_WHAT IS NEEDED_
Copy exactly the lines of the material below that fall between the line with "top: 17px ->" and the line with "top: 398px ->", both of those lines included; pictures stay out.

_DATA SUPPLIED_
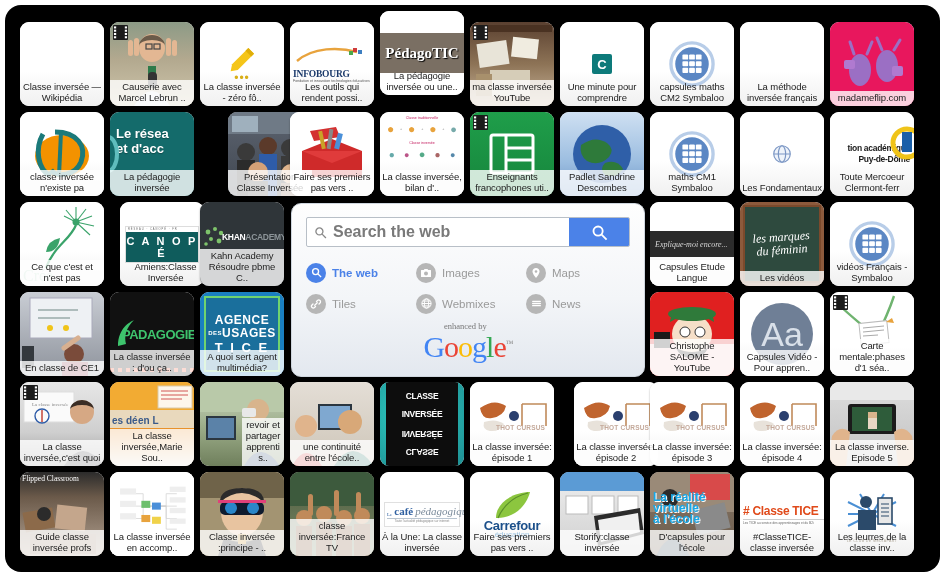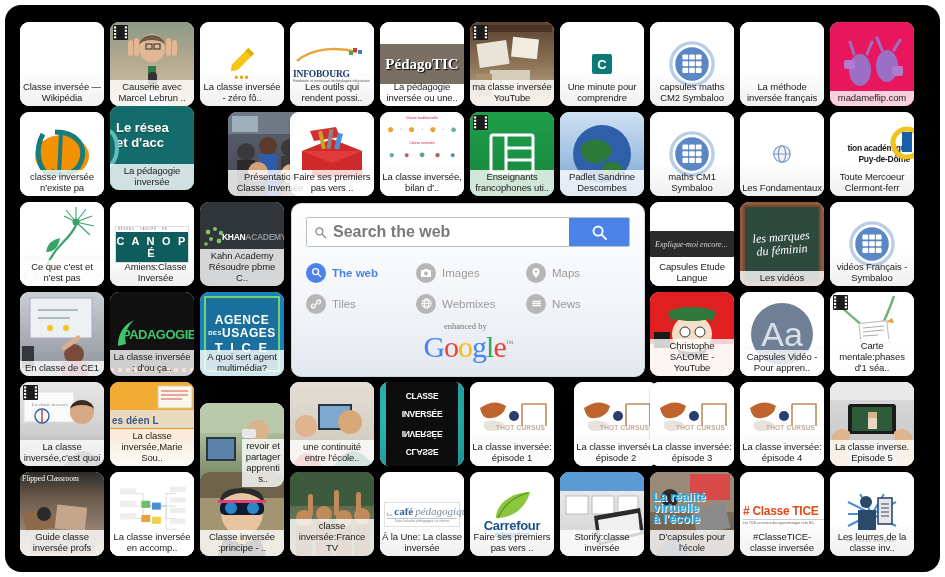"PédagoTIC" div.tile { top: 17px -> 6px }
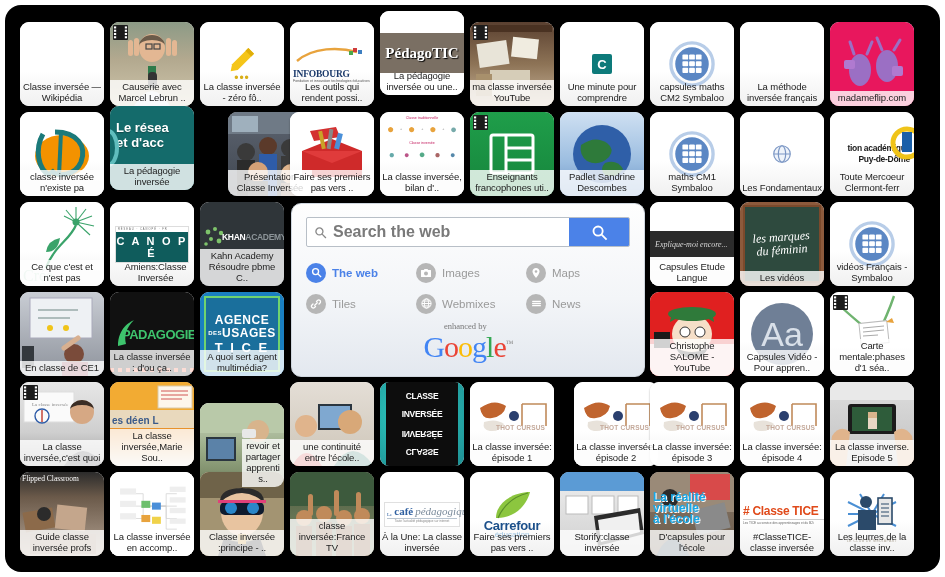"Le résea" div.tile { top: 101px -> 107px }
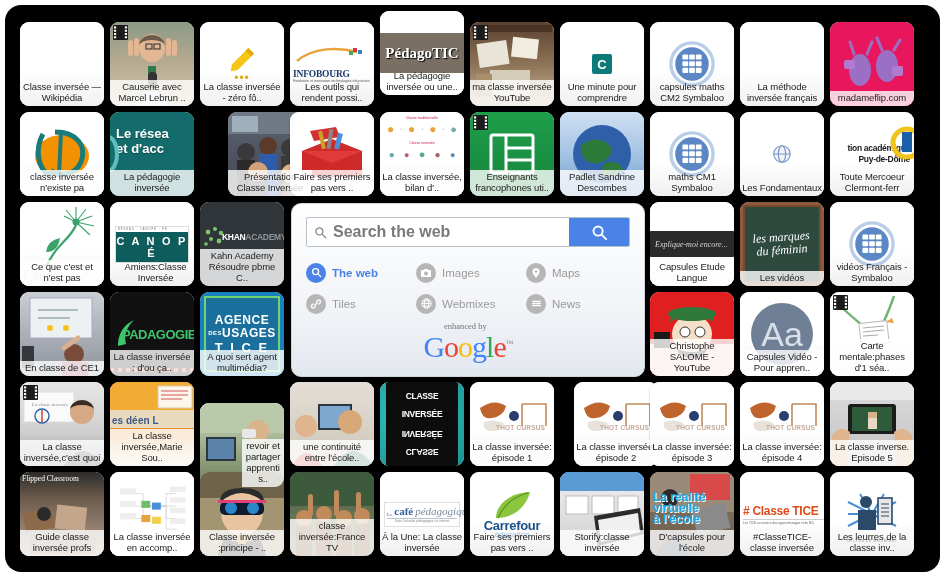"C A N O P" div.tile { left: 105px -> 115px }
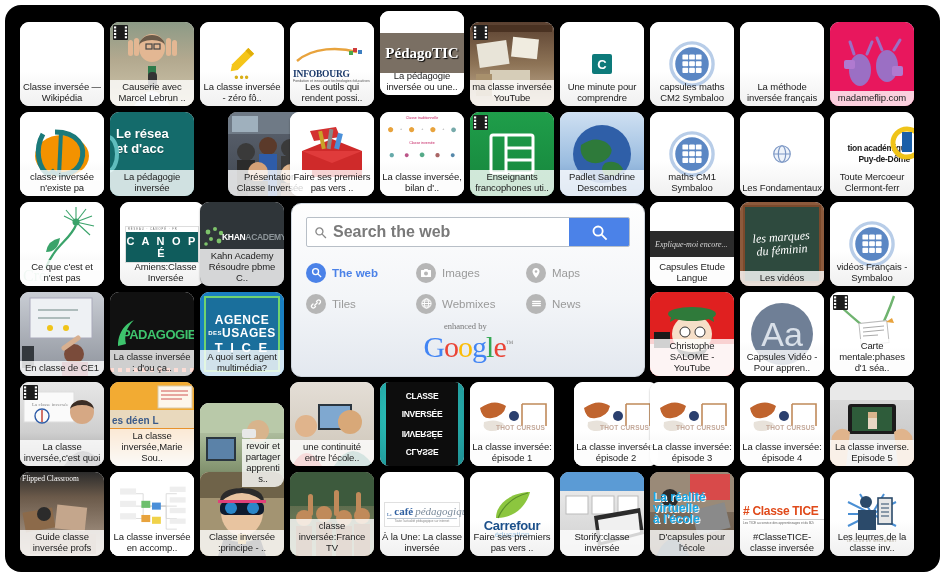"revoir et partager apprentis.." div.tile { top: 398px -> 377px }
==
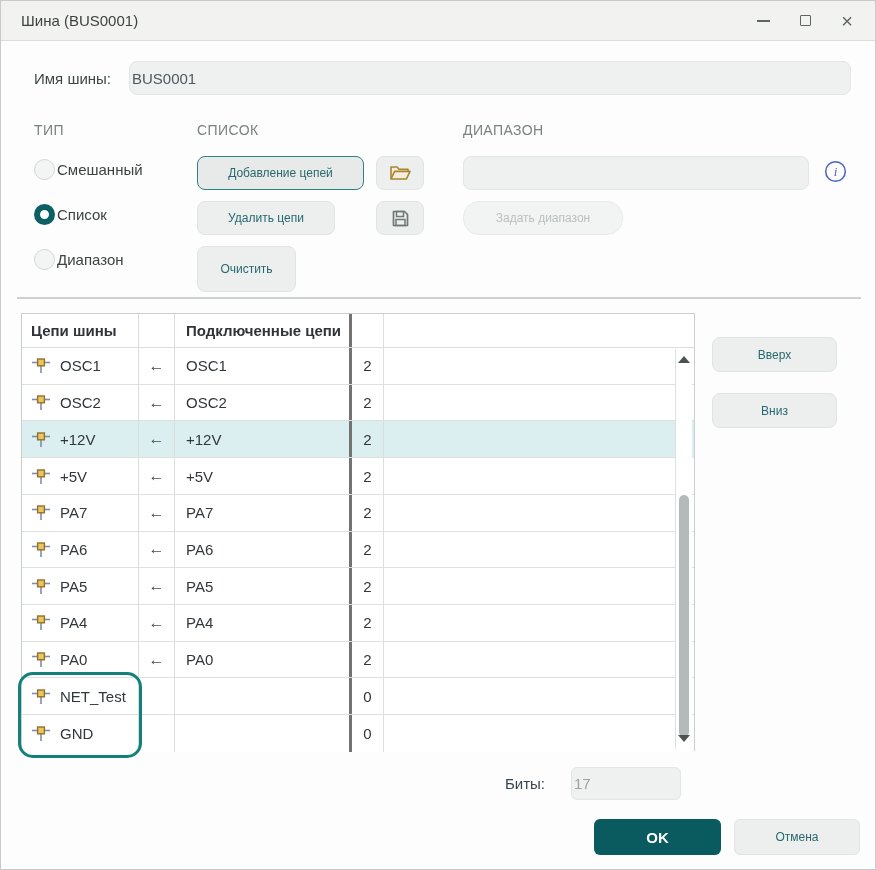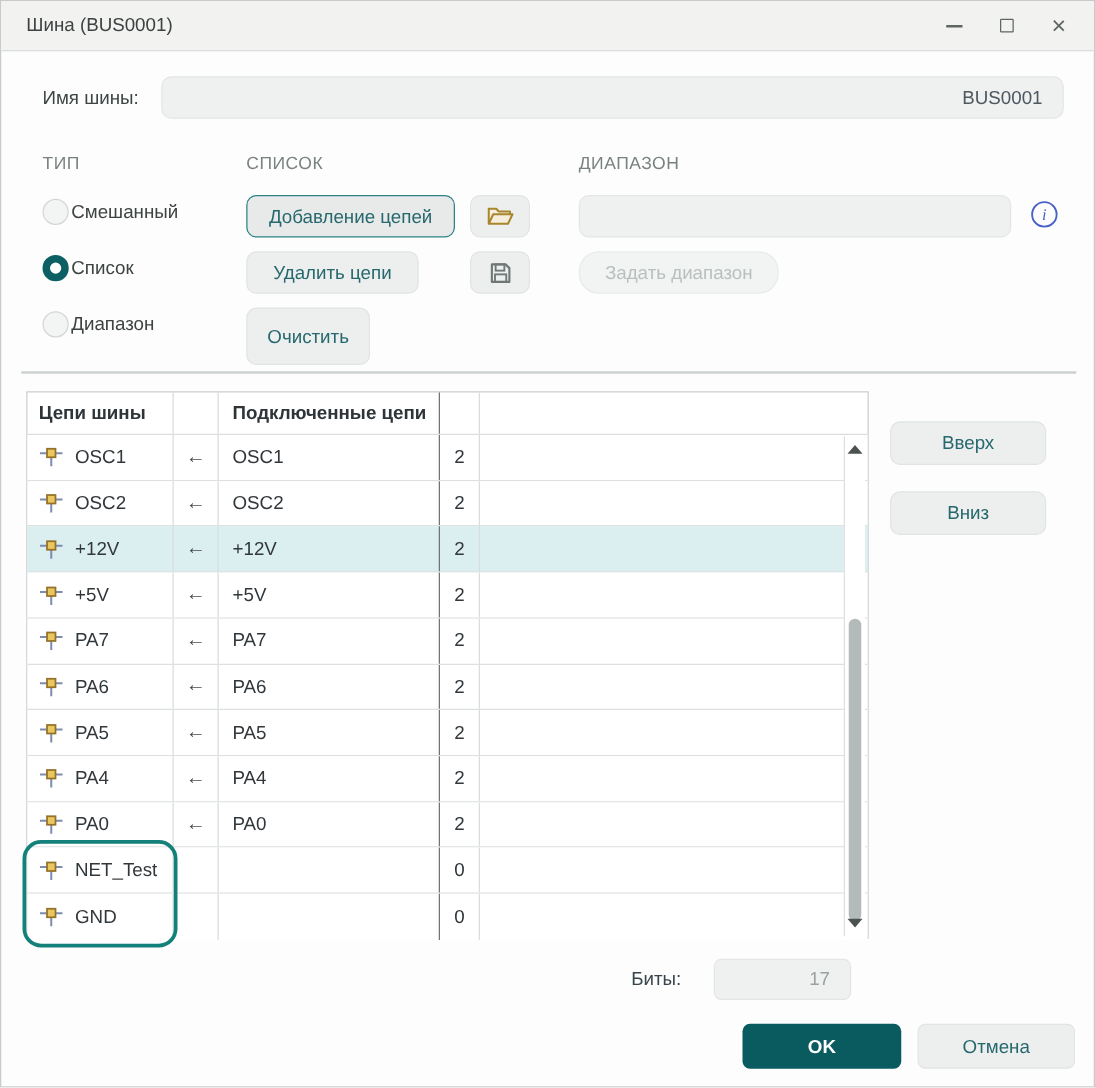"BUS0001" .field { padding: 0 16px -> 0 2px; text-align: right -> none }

_EXERCISE ANSWER_
"PédagoTIC" div.tile { top: 17px -> 6px }
"Le résea" div.tile { top: 101px -> 107px }
"C A N O P" div.tile { left: 105px -> 115px }
"revoir et partager apprentis.." div.tile { top: 398px -> 377px }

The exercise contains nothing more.